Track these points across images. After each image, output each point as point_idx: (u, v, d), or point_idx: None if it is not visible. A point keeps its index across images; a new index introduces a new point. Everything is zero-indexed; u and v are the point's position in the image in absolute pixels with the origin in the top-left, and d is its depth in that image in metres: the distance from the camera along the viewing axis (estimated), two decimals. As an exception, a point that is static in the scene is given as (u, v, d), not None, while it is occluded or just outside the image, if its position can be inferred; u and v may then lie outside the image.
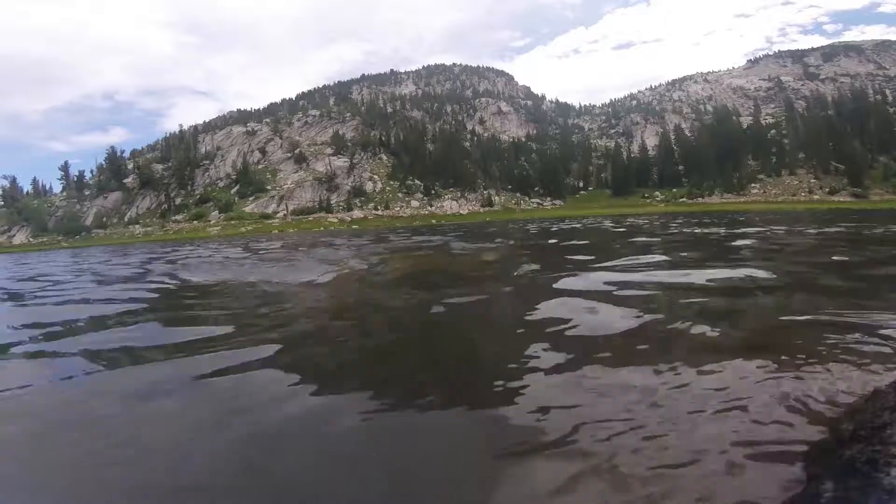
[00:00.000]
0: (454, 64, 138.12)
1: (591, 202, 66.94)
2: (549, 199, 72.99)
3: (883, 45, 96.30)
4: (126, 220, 66.66)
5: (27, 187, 77.24)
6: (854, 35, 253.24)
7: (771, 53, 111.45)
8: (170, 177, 74.02)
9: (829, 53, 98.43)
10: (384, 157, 78.59)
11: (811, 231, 10.15)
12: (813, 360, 1.48)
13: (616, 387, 1.53)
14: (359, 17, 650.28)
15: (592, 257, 6.37)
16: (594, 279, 4.09)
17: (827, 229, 10.36)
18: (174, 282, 6.31)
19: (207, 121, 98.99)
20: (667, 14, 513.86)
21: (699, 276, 3.91)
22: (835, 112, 71.53)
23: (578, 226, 19.41)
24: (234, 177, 74.29)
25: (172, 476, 1.24)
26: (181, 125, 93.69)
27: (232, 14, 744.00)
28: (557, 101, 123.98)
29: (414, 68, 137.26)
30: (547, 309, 2.96)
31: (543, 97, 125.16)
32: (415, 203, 67.97)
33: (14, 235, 62.67)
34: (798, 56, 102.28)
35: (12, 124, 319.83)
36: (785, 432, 0.82)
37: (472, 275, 5.52)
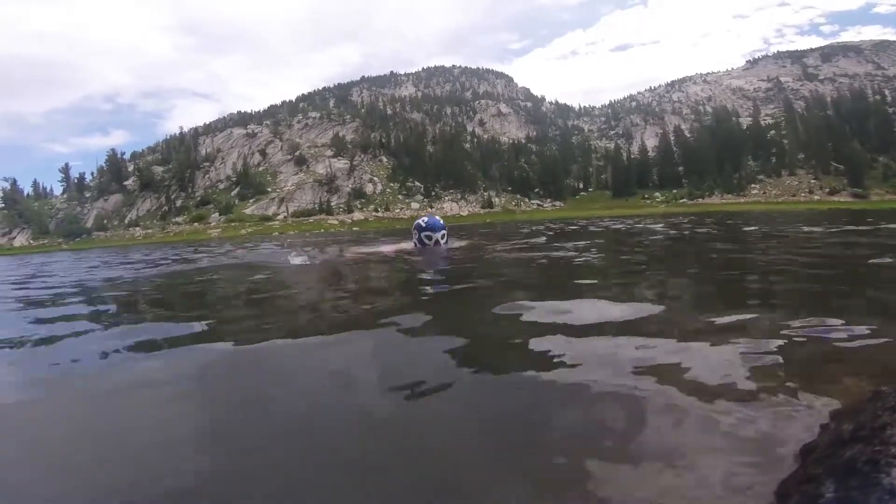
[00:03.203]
0: (454, 66, 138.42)
1: (591, 203, 66.96)
2: (549, 200, 73.06)
3: (881, 46, 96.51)
4: (126, 222, 66.74)
5: (28, 189, 77.43)
6: (851, 36, 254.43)
7: (770, 54, 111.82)
8: (170, 179, 74.15)
9: (828, 54, 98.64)
10: (384, 159, 78.69)
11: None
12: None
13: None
14: (359, 20, 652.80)
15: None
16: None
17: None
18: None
19: (207, 123, 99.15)
20: (664, 15, 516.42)
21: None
22: (834, 112, 71.64)
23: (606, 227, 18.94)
24: (234, 179, 74.41)
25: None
26: (181, 127, 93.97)
27: (232, 17, 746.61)
28: (557, 102, 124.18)
29: (413, 70, 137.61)
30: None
31: (543, 99, 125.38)
32: (415, 205, 68.03)
33: (15, 238, 62.75)
34: (797, 56, 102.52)
35: (13, 126, 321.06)
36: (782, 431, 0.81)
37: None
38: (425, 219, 4.21)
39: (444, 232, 4.26)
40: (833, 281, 3.03)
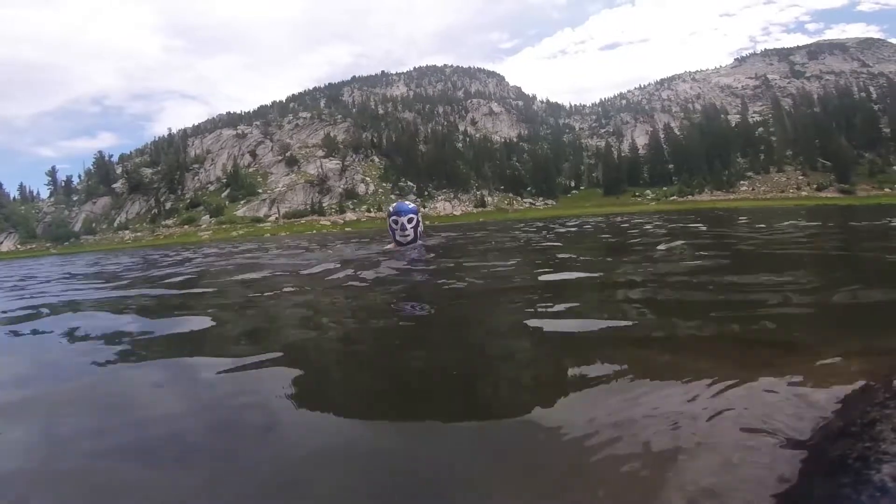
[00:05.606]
0: (445, 65, 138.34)
1: (583, 202, 67.27)
2: (541, 198, 73.30)
3: (866, 43, 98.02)
4: (115, 225, 65.93)
5: (14, 193, 76.24)
6: (835, 33, 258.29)
7: (757, 52, 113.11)
8: (159, 181, 73.35)
9: (815, 52, 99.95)
10: (376, 159, 78.45)
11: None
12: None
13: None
14: (351, 20, 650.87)
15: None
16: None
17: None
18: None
19: (197, 124, 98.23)
20: (652, 14, 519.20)
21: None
22: (821, 109, 72.55)
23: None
24: (224, 180, 73.79)
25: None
26: (170, 129, 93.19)
27: (221, 18, 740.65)
28: (548, 101, 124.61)
29: (405, 70, 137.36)
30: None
31: (534, 97, 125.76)
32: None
33: (2, 242, 61.73)
34: (784, 54, 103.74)
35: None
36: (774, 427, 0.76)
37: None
38: (394, 205, 4.13)
39: (412, 216, 4.06)
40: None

◆ What the exercise asks: Every line of the listing should be repeated exactly; no picture should appear.

◆ Exercise output:
Track these points across images. After each image, output each point as point_idx: (u, v, d), or point_idx: None if it is not visible. A point keeps its index across images; a new index introduces a new point. Everything is zero-indexed; u and v are the point's position in the image in absolute pixels with the origin in the top-left, and d is its depth in that image in metres: the distance from the camera along the viewing axis (estimated), two decimals. As an exception, a point that is static in the scene is given as (u, v, d), not None, while it is occluded or just outside the image, if its position can be inferred; u and v may then lie outside the image.
[00:00.000]
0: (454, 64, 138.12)
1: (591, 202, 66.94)
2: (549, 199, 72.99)
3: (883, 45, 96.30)
4: (126, 220, 66.66)
5: (27, 187, 77.24)
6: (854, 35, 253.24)
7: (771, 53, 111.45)
8: (170, 177, 74.02)
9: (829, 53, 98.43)
10: (384, 157, 78.59)
11: (811, 231, 10.15)
12: (813, 360, 1.48)
13: (616, 387, 1.53)
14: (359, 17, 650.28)
15: (592, 257, 6.37)
16: (594, 279, 4.09)
17: (827, 229, 10.36)
18: (174, 282, 6.31)
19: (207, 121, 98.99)
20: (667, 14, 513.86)
21: (699, 276, 3.91)
22: (835, 112, 71.53)
23: (578, 226, 19.41)
24: (234, 177, 74.29)
25: (172, 476, 1.24)
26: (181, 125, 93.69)
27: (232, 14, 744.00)
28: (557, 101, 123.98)
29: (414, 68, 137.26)
30: (547, 309, 2.96)
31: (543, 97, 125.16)
32: (415, 203, 67.97)
33: (14, 235, 62.67)
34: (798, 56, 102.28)
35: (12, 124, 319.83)
36: (785, 432, 0.82)
37: (472, 275, 5.52)
[00:03.203]
0: (454, 66, 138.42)
1: (591, 203, 66.96)
2: (549, 200, 73.06)
3: (881, 46, 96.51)
4: (126, 222, 66.74)
5: (28, 189, 77.43)
6: (851, 36, 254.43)
7: (770, 54, 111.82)
8: (170, 179, 74.15)
9: (828, 54, 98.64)
10: (384, 159, 78.69)
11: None
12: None
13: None
14: (359, 20, 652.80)
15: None
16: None
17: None
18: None
19: (207, 123, 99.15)
20: (664, 15, 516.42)
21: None
22: (834, 112, 71.64)
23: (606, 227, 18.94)
24: (234, 179, 74.41)
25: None
26: (181, 127, 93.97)
27: (232, 17, 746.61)
28: (557, 102, 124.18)
29: (413, 70, 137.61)
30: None
31: (543, 99, 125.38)
32: (415, 205, 68.03)
33: (15, 238, 62.75)
34: (797, 56, 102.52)
35: (13, 126, 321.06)
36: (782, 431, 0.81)
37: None
38: (425, 219, 4.21)
39: (444, 232, 4.26)
40: (833, 281, 3.03)
[00:05.606]
0: (445, 65, 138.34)
1: (583, 202, 67.27)
2: (541, 198, 73.30)
3: (866, 43, 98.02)
4: (115, 225, 65.93)
5: (14, 193, 76.24)
6: (835, 33, 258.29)
7: (757, 52, 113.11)
8: (159, 181, 73.35)
9: (815, 52, 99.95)
10: (376, 159, 78.45)
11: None
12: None
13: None
14: (351, 20, 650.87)
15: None
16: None
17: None
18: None
19: (197, 124, 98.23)
20: (652, 14, 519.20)
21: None
22: (821, 109, 72.55)
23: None
24: (224, 180, 73.79)
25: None
26: (170, 129, 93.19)
27: (221, 18, 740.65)
28: (548, 101, 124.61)
29: (405, 70, 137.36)
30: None
31: (534, 97, 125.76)
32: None
33: (2, 242, 61.73)
34: (784, 54, 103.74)
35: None
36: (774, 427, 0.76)
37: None
38: (394, 205, 4.13)
39: (412, 216, 4.06)
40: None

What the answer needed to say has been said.